Bounding box coordinate data
Start of Block
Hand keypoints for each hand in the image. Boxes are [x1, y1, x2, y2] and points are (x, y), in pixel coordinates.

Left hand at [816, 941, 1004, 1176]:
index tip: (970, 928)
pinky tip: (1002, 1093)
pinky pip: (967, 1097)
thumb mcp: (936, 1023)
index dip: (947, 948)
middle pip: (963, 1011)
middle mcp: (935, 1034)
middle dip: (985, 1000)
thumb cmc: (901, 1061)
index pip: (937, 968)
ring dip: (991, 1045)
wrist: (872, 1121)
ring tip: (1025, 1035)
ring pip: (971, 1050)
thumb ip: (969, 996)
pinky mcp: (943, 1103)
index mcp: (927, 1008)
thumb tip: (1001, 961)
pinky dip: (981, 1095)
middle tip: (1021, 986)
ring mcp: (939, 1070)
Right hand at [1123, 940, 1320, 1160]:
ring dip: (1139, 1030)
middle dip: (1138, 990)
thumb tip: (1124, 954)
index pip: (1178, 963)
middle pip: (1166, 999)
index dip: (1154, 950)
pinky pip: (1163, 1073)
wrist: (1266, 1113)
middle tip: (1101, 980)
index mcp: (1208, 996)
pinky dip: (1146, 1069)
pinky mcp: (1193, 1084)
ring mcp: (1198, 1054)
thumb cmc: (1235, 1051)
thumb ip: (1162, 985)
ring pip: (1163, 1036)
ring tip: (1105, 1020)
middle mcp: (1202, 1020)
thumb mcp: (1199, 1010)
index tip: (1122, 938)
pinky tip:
End of Block
Start of Block
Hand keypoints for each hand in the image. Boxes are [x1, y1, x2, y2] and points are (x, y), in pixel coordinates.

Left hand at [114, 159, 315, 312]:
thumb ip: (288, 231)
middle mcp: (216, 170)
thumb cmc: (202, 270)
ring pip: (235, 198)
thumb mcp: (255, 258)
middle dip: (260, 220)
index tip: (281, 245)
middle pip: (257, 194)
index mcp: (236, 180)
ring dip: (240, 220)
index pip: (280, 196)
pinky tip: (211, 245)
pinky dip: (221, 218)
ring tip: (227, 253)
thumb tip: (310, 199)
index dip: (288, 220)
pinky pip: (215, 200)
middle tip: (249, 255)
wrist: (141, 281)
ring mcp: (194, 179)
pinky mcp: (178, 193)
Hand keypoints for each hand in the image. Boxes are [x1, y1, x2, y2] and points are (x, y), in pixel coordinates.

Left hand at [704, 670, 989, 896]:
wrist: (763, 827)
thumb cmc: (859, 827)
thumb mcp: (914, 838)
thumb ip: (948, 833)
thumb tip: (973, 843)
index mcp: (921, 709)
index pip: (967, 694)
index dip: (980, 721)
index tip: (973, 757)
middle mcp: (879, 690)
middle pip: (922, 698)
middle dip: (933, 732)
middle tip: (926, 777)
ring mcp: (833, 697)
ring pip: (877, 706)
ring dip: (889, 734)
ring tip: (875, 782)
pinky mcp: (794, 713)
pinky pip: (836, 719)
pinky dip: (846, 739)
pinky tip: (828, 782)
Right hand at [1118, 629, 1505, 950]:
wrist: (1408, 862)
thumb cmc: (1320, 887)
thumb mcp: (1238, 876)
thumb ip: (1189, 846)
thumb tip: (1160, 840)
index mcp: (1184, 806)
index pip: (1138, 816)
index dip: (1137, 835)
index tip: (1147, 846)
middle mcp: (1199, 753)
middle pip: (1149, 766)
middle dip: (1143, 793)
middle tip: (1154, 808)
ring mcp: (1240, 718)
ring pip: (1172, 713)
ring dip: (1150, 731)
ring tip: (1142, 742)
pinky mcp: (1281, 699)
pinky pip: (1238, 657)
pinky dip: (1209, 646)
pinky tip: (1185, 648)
End of Block
Start of Block
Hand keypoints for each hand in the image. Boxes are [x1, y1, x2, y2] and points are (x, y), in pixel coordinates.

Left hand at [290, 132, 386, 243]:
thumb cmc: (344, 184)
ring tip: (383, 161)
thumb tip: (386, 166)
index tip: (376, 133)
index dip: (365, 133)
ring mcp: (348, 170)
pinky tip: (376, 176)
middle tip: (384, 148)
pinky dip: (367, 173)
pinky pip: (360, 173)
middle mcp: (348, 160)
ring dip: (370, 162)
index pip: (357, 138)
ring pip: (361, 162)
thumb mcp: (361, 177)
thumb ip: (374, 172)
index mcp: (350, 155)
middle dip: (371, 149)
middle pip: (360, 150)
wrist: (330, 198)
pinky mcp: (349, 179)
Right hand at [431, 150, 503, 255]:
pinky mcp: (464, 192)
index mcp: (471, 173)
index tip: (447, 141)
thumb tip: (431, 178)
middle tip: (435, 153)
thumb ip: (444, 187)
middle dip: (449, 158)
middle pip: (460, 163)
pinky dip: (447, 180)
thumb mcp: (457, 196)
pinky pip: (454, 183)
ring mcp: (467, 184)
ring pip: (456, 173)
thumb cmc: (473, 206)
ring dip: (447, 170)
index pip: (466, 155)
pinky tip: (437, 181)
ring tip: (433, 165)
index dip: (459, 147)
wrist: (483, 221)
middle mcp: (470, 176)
End of Block
**Task item**: Given the data above, transcribe exactly the lines from the one containing "thumb cmc: (859, 827)" down to the one containing "pinky dip: (846, 739)", and no others.

**Answer section**:
thumb cmc: (859, 827)
thumb mcp: (914, 838)
thumb ip: (948, 833)
thumb tip: (973, 843)
index mcp: (921, 709)
index pip: (967, 694)
index dip: (980, 721)
index tip: (973, 757)
middle mcp: (879, 690)
middle pip: (922, 698)
middle dip: (933, 732)
middle tip: (926, 777)
ring mcp: (833, 697)
ring pip: (877, 706)
ring dip: (889, 734)
ring tip: (875, 782)
pinky mcp: (794, 713)
pinky pip: (836, 719)
pinky dip: (846, 739)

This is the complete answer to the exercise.